Il défend la preuve de travail comme une utilisation productive de l'énergie, avec un clin d'œil aux mineurs qui consomment du gaz torché et une production renouvelable excédentaire, et il présente le bitcoin comme le successeur de l'or – rare et durable, mais capable de se déplacer à travers le monde en quelques minutes et d'être audité par n'importe quel détenteur.
Concernant la volatilité, Onramp traite les fortes baisses comme une caractéristique d'un actif en pleine monétisation. Des baisses de cinquante pour cent ou plus se sont produites à plusieurs reprises, note le rapport, et chaque baisse précédente a donné lieu à une reprise au-delà du pic précédent.

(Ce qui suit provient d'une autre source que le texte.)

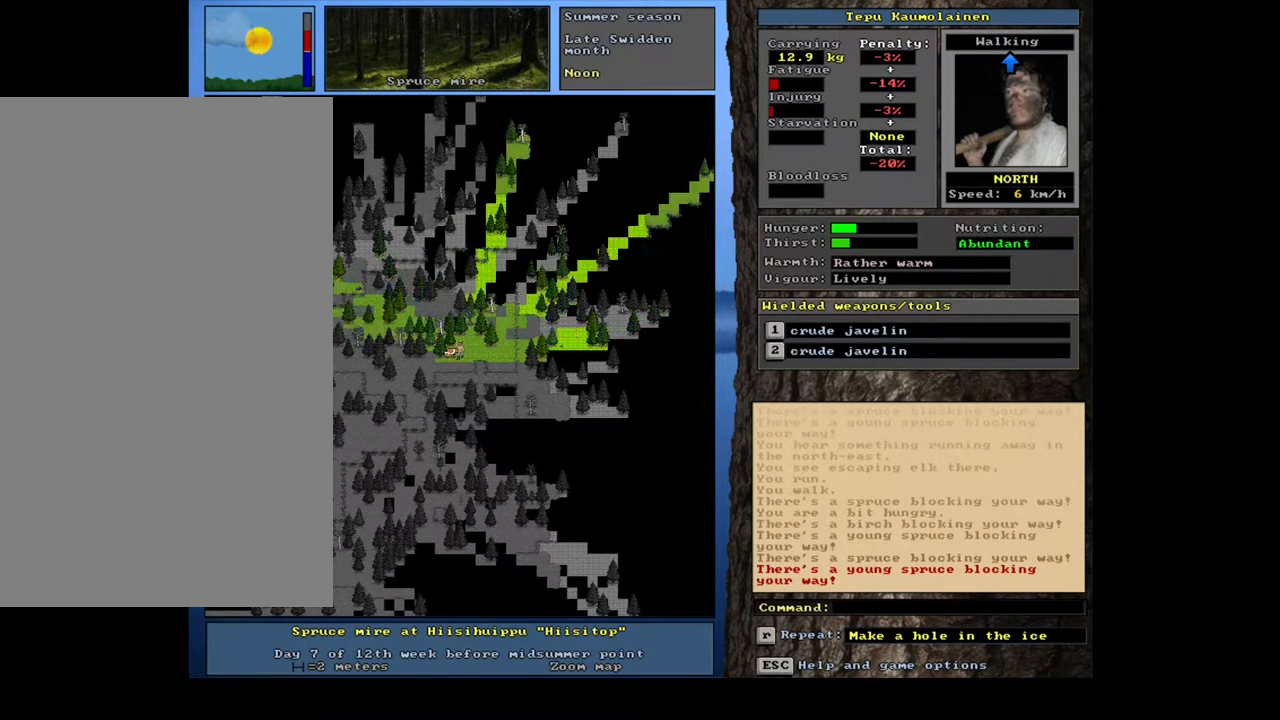
{"keys": ["num6"], "mouse": [], "events": [[50, "num6", "down"], [167, "num6", "up"], [217, "ctrl_l", "up"], [317, "num6", "down"], [367, "num6", "up"], [483, "num6", "down"]]}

La société privilégie une approche mécanique plutôt que le timing du marché, un clin d'œil à la moyenne des coûts en dollars que certains considèrent comme une stratégie de croissance et que les analystes ont préconisée lors des récentes baisses.
«Bitcoin papier»
L’argument le plus pointu du rapport se trouve dans la deuxième partie, sur le « bitcoin papier ». Une grande partie de ce qui change de mains sous le nom de Bitcoin, écrit Onramp, n'est pas du Bitcoin mais une créance sur celui-ci – une part de fonds, un solde d'échange ou un produit structuré qui constitue l'obligation d'une contrepartie.
De tels wrappers peuvent suivre le prix, l'entreprise le permet, et beaucoup fonctionnent comme décrit par des gestionnaires compétents. Le problème est structurel : chaque couche ajoute un dépositaire, un administrateur ou une contrepartie que l’actif lui-même ne porte pas, et chacun d’entre eux peut échouer pour des raisons autres que Bitcoin. Le rapport relie ce point à la tension entre les produits de crédit liés au bitcoin.
La propriété directe, en revanche, préserve ce que l'entreprise appelle la qualité de porteur du Bitcoin : le contrôle des clés en tant que propriété totale, sans compte à approuver et aucune partie en mesure de geler ou de récupérer la participation.
Ce cadre fait écho à l’idée selon laquelle Bitcoin supprime le risque de contrepartie du bilan. A partir de là, Onramp fait son argumentaire commercial. Les propriétaires peuvent poursuivre leur propre garde, écrit la société, ou se tourner vers une garde multi-institutionnelle, un modèle qui répartit les clés entre des institutions indépendantes afin qu'aucune partie ne puisse déplacer les pièces et qu'aucun échec ne puisse les perdre.
Onramp a levé 12,5 millions de dollars pour faire évoluer cette plate-forme et a regroupé l'argent liquide, le bitcoin et l'or sur un seul compte.
Synchronisation du marché
La troisième partie porte sur le timing. Onramp énumère quatre observations : une baisse superficielle par rapport à l'histoire propre du Bitcoin, un modèle de reprise après des baisses comparables, un record d'accumulation constante par rapport à d'autres actifs et la vue étrange du Bitcoin à prix réduit alors que la plupart des marchés se situent à des sommets.
Le cycle actuel se situe environ sept mois après son point culminant et près de la moitié en dessous, indique le rapport, un stade plus précoce et moins profond que les points équivalents des cycles précédents.
La conclusion revient au titre. Onramp affirme revenir à l'essentiel cet été et formuler le message sans prévision : achetez selon un calendrier alors que les prix sont bas et conservez ce que vous accumulez sous votre contrôle, réparti dans des institutions indépendantes.
Les fondamentaux, écrit la société, ne sont pas affectés par la baisse des prix. Un prix plus bas sur un actif à offre fixe et une adoption croissante, affirme-t-il, est la thèse qui joue en faveur de l'acheteur.